Si cette traversée a été pénible, elle aura été salvatrice, dévoilant mon humanité, ma fragilité et ma vulnérabilité.

 

« Qui cherche la Lumière est d’abord confronté aux Ténèbres, car c’est dans cette confrontation qu’il affine ses moyens, actualise ses potentialités et assoit son empire sur lui-même. Plus on manque de pureté et de détachement, plus on souffre dans cette expérience. Qui cherche à s’abstraire de la Forme se voit d’abord refoulé, au Portail initiatique, se retrouvant, déconcerté, dans l’inconnu, dans un calme plat et silencieux qui lui paraît comme vide et sans signification, ce qui éveille ses vieilles peurs et son angoisse. Il croit d’emblée s’être trompé de porte, car il se retrouve dans l’Ombre la plus totale. »par  Bertrand Duhaime. 

Gratitude  à toutes les personnes  qui ont été de loin ou de prêt présentes dans ma Vie, celles qui ont participées à mes ateliers et que j’ai accompagnées. Vous avez  été des révélatrices de mon histoire. Vous m’avez aidé à me regarder au travers de vous.

Samia Aïssaoui

12 réflexions sur “ Lorsque tout s’effondre ”

  • 13 mai 2017 à 12:21
    Permalink

    BONJOUR SAMIA
    Les traversées sont nombreuses et comme les tempêtes et les accalmies,elles sont comme les saisons ou comme les jours et les nuits ou comme les phases différentes des lunes et tout est en perpétuelle mouvement, ce qui changent ce sont nos regards, nos penses, nos réactions. l’illusion de croire que nous sommes arrivées alors que nous ne sommes jamais parties, essayer de mettre des mots dans des situations presques inomables, avec la magie du coeur qui essaie de vouloir partager.
    Nous sommes humain, nous sommes poussière, nous sommes vie, nous sommes gouttes d’eau et essayons de faire de notre mieux, en tout cas vers plus de liberté pour ma part avec toujours l amour et la reconnaissance des amies alliées ailées sur mon chemin. Gratitude à toi Samia Tendresse.

    • 13 mai 2017 à 16:32
      Permalink

      Merci Gabrielle.

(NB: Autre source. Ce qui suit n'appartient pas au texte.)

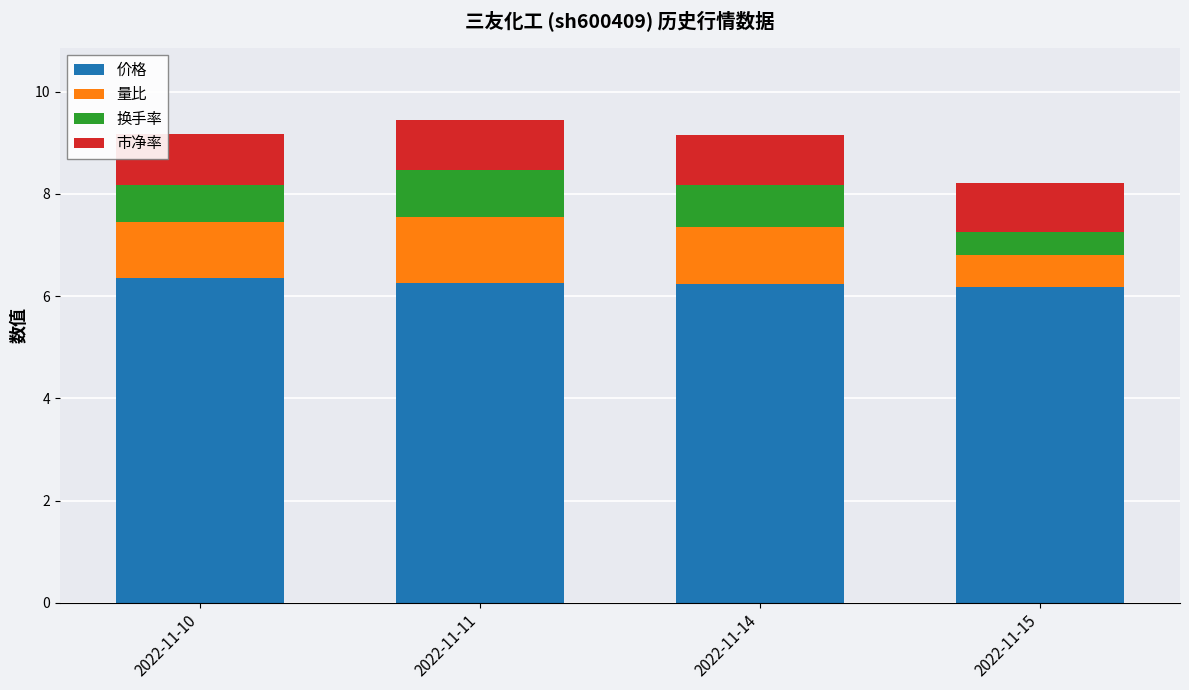

What is the sum of all 价格 values?

25.0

Tout est juste dans nos vécus et créations.
      Gratitude à nos Etres pour vivre ces belles avancées selon ce que chacun a à expérimenter

  • 7 mai 2017 à 05:24
    Permalink

    Merci Samia pour ce partage qui résonne en moi.

    • 7 mai 2017 à 09:57
      Permalink

      Je suis ravie de partager ce vécu sachant que beaucoup passe des phases difficiles.
      L’expliquer avec des mots permet aux personnes de mieux les appréhender

      • 7 mai 2017 à 10:28
        Permalink

        Oui vraiment ! Ça m’aide à comprendre, a être dans l’accueil et plus dans la lutte de ces moments ou c’est difficile, épuisant et où j’avais tendance à lutter au lieu de surfer ces vagues qui ont des rythmes qui des fois me font peur. Samia, merci pour l’espoir que votre message insuffle !

        • 7 mai 2017 à 11:03
          Permalink

          Plonger dans sa propre souffrance au lieu de chercher à aller mieux. C’est ce que j’ai réalisé dans ce passage.
          Plus on y plonge plus on se rencontre.

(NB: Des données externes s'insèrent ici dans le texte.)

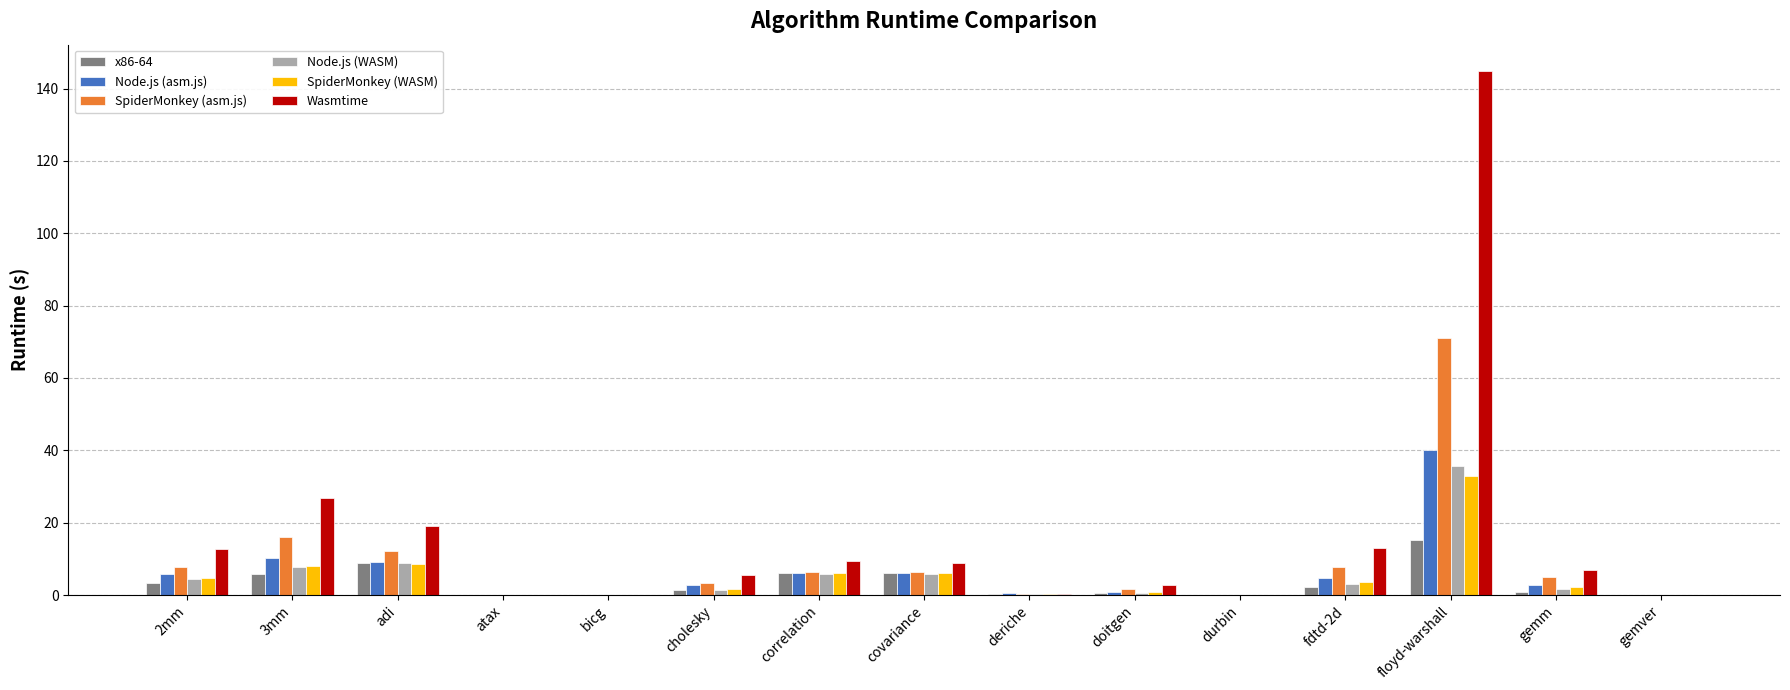

The x86-64 series shows 6.1 at covariance. True or false?

True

        • 7 mai 2017 à 11:03
          Permalink

          Bon courage Nathalie

          • 7 mai 2017 à 12:06
            Permalink

            Oui c’est exactement ça, et ainsi se dépouiller des conditionnements réflexes ! Gratitude

  • 6 mai 2017 à 20:35
    Permalink

    Au combiens je te comprends
    Je le vie actuellement seule car ce monde de thérapeute de frique et non d échange me faire prendre un cheminement seul…assez difficile pour moi mais j y arrive….merci d avoir mis les mots sur les maux de notre parcours
    Nadège

    • 6 mai 2017 à 22:09
      Permalink

      Nous créons ce dont nous avons besoin d’expérimenter.
      Bon courage Nadège

  • 6 mai 2017 à 18:35
    Permalink

    Merci Samia pour tout ce que tu m’a apporté, je t’embrasse du fond du cœur et te souhaite la plus pure lumière.

    • 6 mai 2017 à 22:11
      Permalink

      Merci Françoise comme tu m’en as apporté aussi.
      Je suis heureuse de te lire.
      Pleine de douceur et de joie dans ta vie.